Thursday's announcement that Starz would join TV Everywhere is noteworthy since it makes the Liberty Media Corp. (NYSE: LMC)-owned channel the first premium cable network to join the technical trial. Top pay channel HBO, which is owned by TV Everywhere partner Time Warner, hasn't yet joined the project.

Although Starz is the first premium network that has been officially signed up for TV Everywhere, HBO will likely join the project eventually. The network has run its own technical trials for distributing premium content online, and currently allows subscribers in Milwaukee to access content on the Web through a product called HBO on Broadband.

Starz says that it will contribute 300 high-definition movies and other original series to TV Everywhere, including films Hancock, National Treasure: Book of Secrets, Pineapple Express, High School Musical 3: Senior Year, No Country for Old Men, and Enchanted.

Time Warner-owned TNT and TBS are the only other cable networks that Comcast and Time Warner have said will join TV Everywhere.

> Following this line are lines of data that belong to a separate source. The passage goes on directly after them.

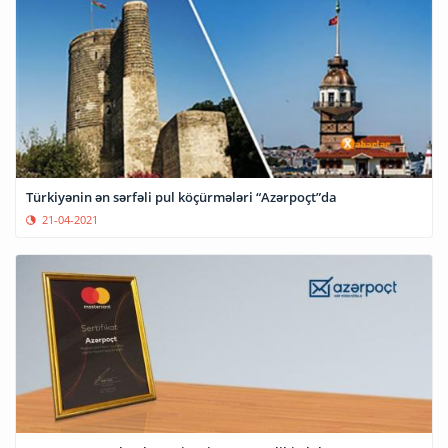
Türkiyənin ən sərfəli pul köçürmələri “Azərpoçt”da
21-04-2021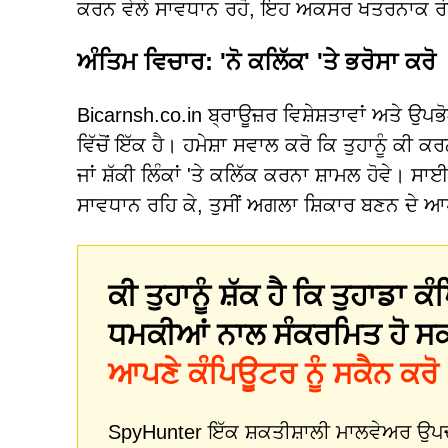
ਕਰਨ ਵੇਲੇ ਸਾਵਧਾਨ ਰਹੋ, ਇਹ ਅਕਸਰ ਖਤਰਨਾਕ ਰੀ
ਅੰਤਿਮ ਵਿਚਾਰ: 'ਨੋ ਕਲਿੱਕ' 'ਤੇ ਭਰੋਸਾ ਕਰੋ
Bicarnsh.co.in ਬ੍ਰਾਊਜ਼ਰ ਵਿਸ਼ੇਸ਼ਤਾਵਾਂ ਅਤੇ ਉਪ
ਵਿੱਚੋਂ ਇੱਕ ਹੈ। ਹਮੇਸ਼ਾ ਸਵਾਲ ਕਰੋ ਕਿ ਤੁਹਾਨੂੰ ਕੀ 
ਜਾਂ ਸ਼ੱਕੀ ਲਿੰਕਾਂ 'ਤੇ ਕਲਿੱਕ ਕਰਨਾ ਸ਼ਾਮਲ ਹੋਵੇ। ਸਾ
ਸਾਵਧਾਨ ਰਹਿ ਕੇ, ਤੁਸੀਂ ਅਗਲਾ ਸ਼ਿਕਾਰ ਬਣਨ ਦੇ ਆਪ
ਕੀ ਤੁਹਾਨੂੰ ਸ਼ੱਕ ਹੈ ਕਿ ਤੁਹਾਡਾ
ਧਮਕੀਆਂ ਨਾਲ ਸੰਕਰਮਿਤ ਹੋ ਸ
ਆਪਣੇ ਕੰਪਿਊਟਰ ਨੂੰ ਸਕੈਨ ਕਰੋ
SpyHunter ਇੱਕ ਸ਼ਕਤੀਸ਼ਾਲੀ ਮਾਲਵੇਅਰ ਉਪਚਾਰ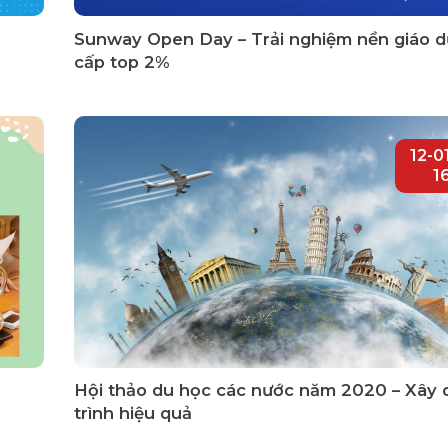
Sunway Open Day – Trải nghiệm nền giáo 
cấp top 2%
12-0
1
Hội thảo du học các nước năm 2020 – Xây 
trình hiệu quả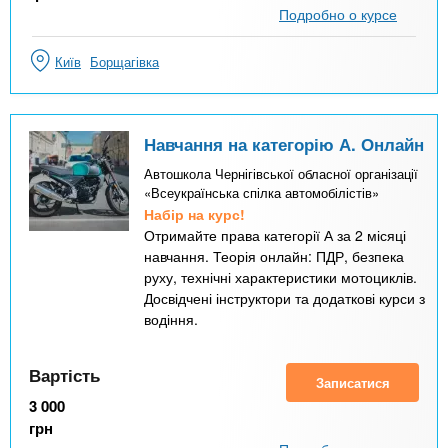
Подробно о курсе
Київ
Борщагівка
Навчання на категорію А. Онлайн
Автошкола Чернігівської обласної організації
«Всеукраїнська спілка автомобілістів»
Набір на курс!
Отримайте права категорії А за 2 місяці
навчання. Теорія онлайн: ПДР, безпека
руху, технічні характеристики мотоциклів.
Досвідчені інструктори та додаткові курси з
водіння.
Вартість
Записатися
3 000
грн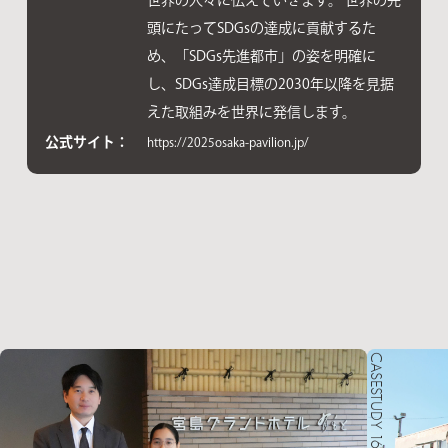
頭にたってSDGsの達成に貢献するた
め、「SDGs先進都市」の姿を明確に
し、SDGs達成目標の2030年以降を見据
えた取組みを世界に発信します。
公式サイト：
https://2025osaka-pavilion.jp/
CASESTUDY 16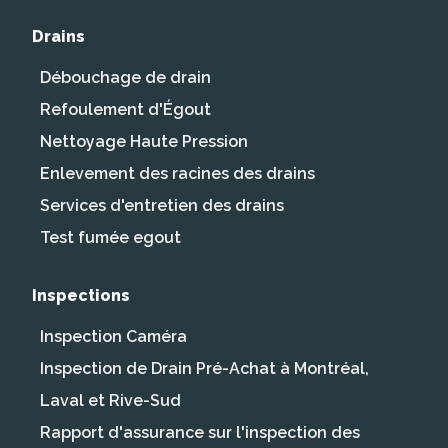
Drains
Débouchage de drain
Refoulement d'Égout
Nettoyage Haute Pression
Enlevement des racines des drains
Services d'entretien des drains
Test fumée egout
Inspections
Inspection Caméra
Inspection de Drain Pré-Achat à Montréal,
Laval et Rive-Sud
Rapport d'assurance sur l'inspection des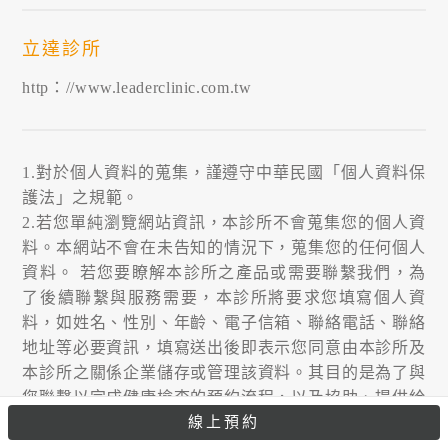
立達診所
http：//www.leaderclinic.com.tw
1.對於個人資料的蒐集，謹遵守中華民國「個人資料保
護法」之規範。
2.若您單純瀏覽網站資訊，本診所不會蒐集您的個人資
料。本網站不會在未告知的情況下，蒐集您的任何個人
資料。 若您要瞭解本診所之產品或需要聯繫我們，為
了後續聯繫與服務需要，本診所將要求您填寫個人資
料，如姓名、性別、年齡、電子信箱、聯絡電話、聯絡
地址等必要資訊，填寫送出後即表示您同意由本診所及
本診所之關係企業儲存或管理該資料。其目的是為了與
您聯繫以完成健康檢查的預約流程，以及協助、提供給
您更完整的個人健康管理服務；相關資料如為非必填項
線上預約
目，不提供亦不影響您的權益，惟若特定資料欄位係屬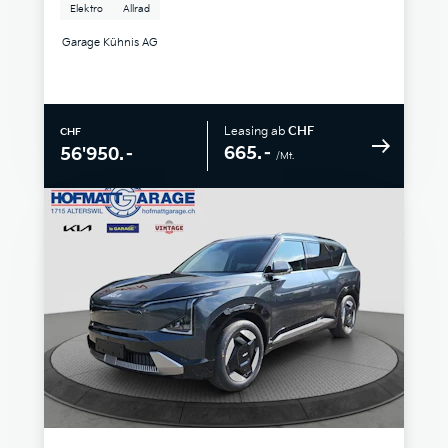
Elektro
Allrad
Garage Kühnis AG
Leasing ab
CHF
CHF
665.–
56'950.–
/Mt.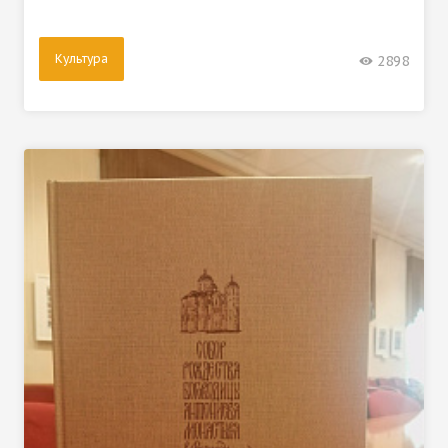
Культура
2898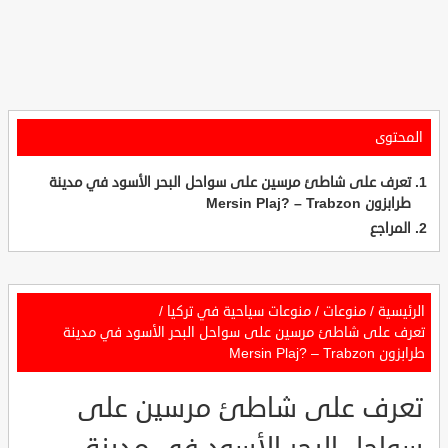
المحتوى
تعرف على شاطئ مرسين على سواحل البحر الأسود في مدينة
طرابزون Mersin Plaj? – Trabzon
المراجع
الرئيسية
/
منوعات
/
منوعات سياحية في تركيا
/
تعرف على شاطئ مرسين على سواحل البحر الأسود في مدينة
طرابزون Mersin Plaj? – Trabzon
تعرف على شاطئ مرسين على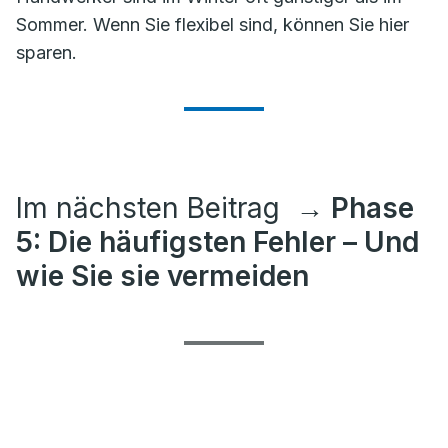
Sommer. Wenn Sie flexibel sind, können Sie hier
sparen.
Im nächsten Beitrag
→ Phase
5: Die häufigsten Fehler – Und
wie Sie sie vermeiden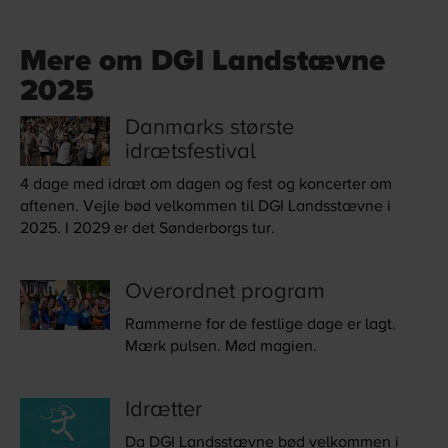
Mere om DGI Landstævne
2025
Danmarks største
idrætsfestival
4 dage med idræt om dagen og fest og koncerter om
aftenen. Vejle bød velkommen til DGI Landsstævne i
2025. I 2029 er det Sønderborgs tur.
Overordnet program
Rammerne for de festlige dage er lagt.
Mærk pulsen. Mød magien.
Idrætter
Da DGI Landsstævne bød velkommen i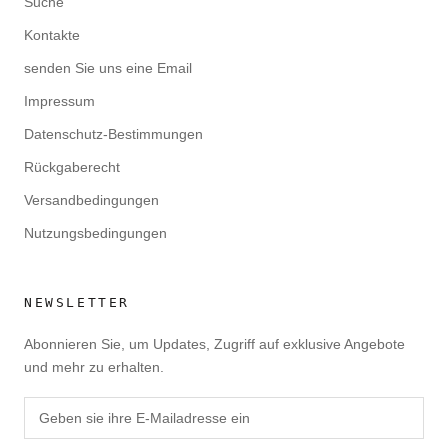
Suche
Kontakte
senden Sie uns eine Email
Impressum
Datenschutz-Bestimmungen
Rückgaberecht
Versandbedingungen
Nutzungsbedingungen
NEWSLETTER
Abonnieren Sie, um Updates, Zugriff auf exklusive Angebote
und mehr zu erhalten.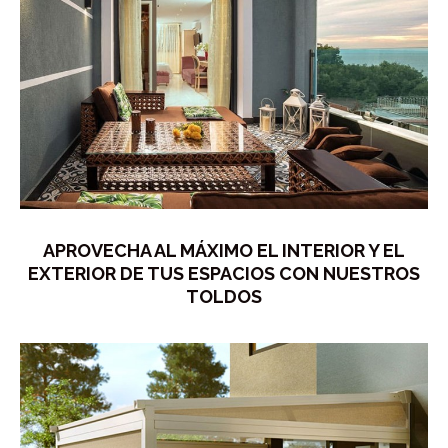
APROVECHA AL MÁXIMO EL INTERIOR Y EL
EXTERIOR DE TUS ESPACIOS CON NUESTROS
TOLDOS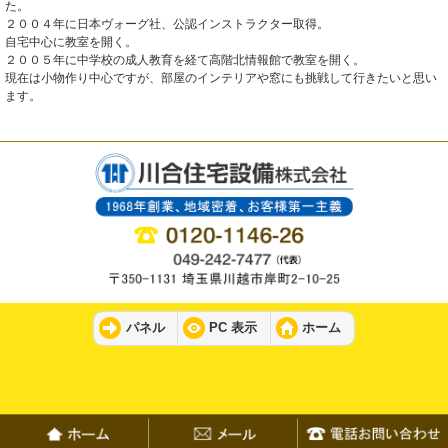
た。
２００４年に日本ヴォーグ社、公認インストラクター取得。
自宅中心に教室を開く。
２００５年に中学校の成人教育を経て高階北情報館で教室を開く。
現在は小物作り中心ですが、部屋のインテリアや窓にも挑戦して行きたいと思い
ます。
パネル
PC 表示
ホーム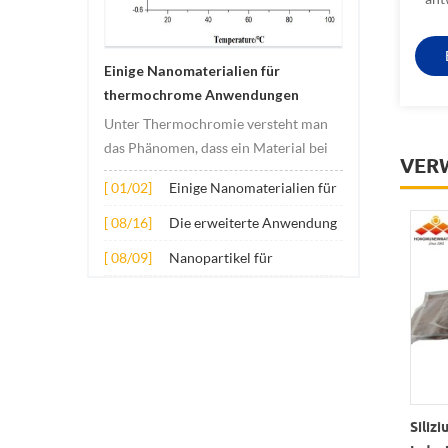
Einige Nanomaterialien für
thermochrome Anwendungen
Unter Thermochromie versteht man
das Phänomen, dass ein Material bei
VER
Temperaturänderungen seine Farbe
[ 01/02]
Einige Nanomaterialien für
ändert. Diese Veränderung wird
thermochrome
normalerweise durch Veränderungen
[ 08/16]
Die erweiterte Anwendung
Anwendungen
in der elektronischen oder
mehrerer Nanomaterialien
[ 08/09]
Nanopartikel für
molekularen Struktur des Materials
in Beton
Verschleißschutz-
verursacht. Sein Anwe...
Schmierstoffadditive
bleitermaterialien
Nanosilicium-Power-Si-
Siliz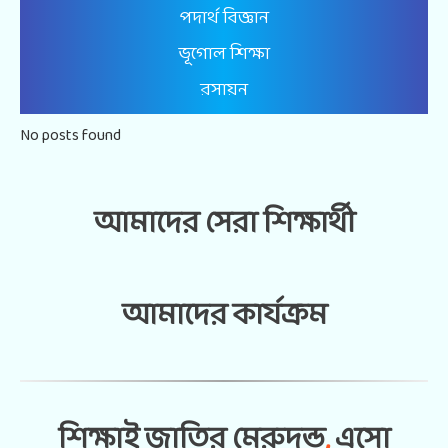
পদার্থ বিজ্ঞান
ভূগোল শিক্ষা
রসায়ন
No posts found
আমাদের সেরা শিক্ষার্থী
আমাদের কার্যক্রম
ভিডিও গ্যালারি
আমাদের ঠিকানা
শিক্ষাই জাতির মেরুদন্ড
,
এসো
হাসনাবাদ, রায়পুরা, নরসিংদী
(১৬৩০)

Comcast hasn't said whether its own channels -- including E! Entertainment, The Golf Channel, Versus, and G4 -- will be part of the TV Everywhere tests.

Some major programmers may resist supplying programming to TV Everywhere unless they are compensated by Comcast and Time Warner Cable for allowing viewers to access their programming lineups online.

In an interview last month about YES Network charging fees to Web surfers who want to watch live Yankees games online, YES CEO Tracy Dolgin told Contentinople that he believes his network should be compensated.

"I do not believe all content is created equal. And therefore, to give it away free to consumers, I believe is an oversimplification, at least for our product, of the way this should be done," Dolgin said. "For our purpose, we believe subscription is the right way to go, although I understand why Time Warner as a distributor wouldn't feel that way necessarily because it would like us to give it the product for free."

The key to TV Everywhere is an authentication process that verifies that an online user subscribes to the pay TV channels that have joined the project. Comcast said Thursday that it will kick off technical trials with about 5,000 randomly selected subscribers nationwide "in the coming weeks."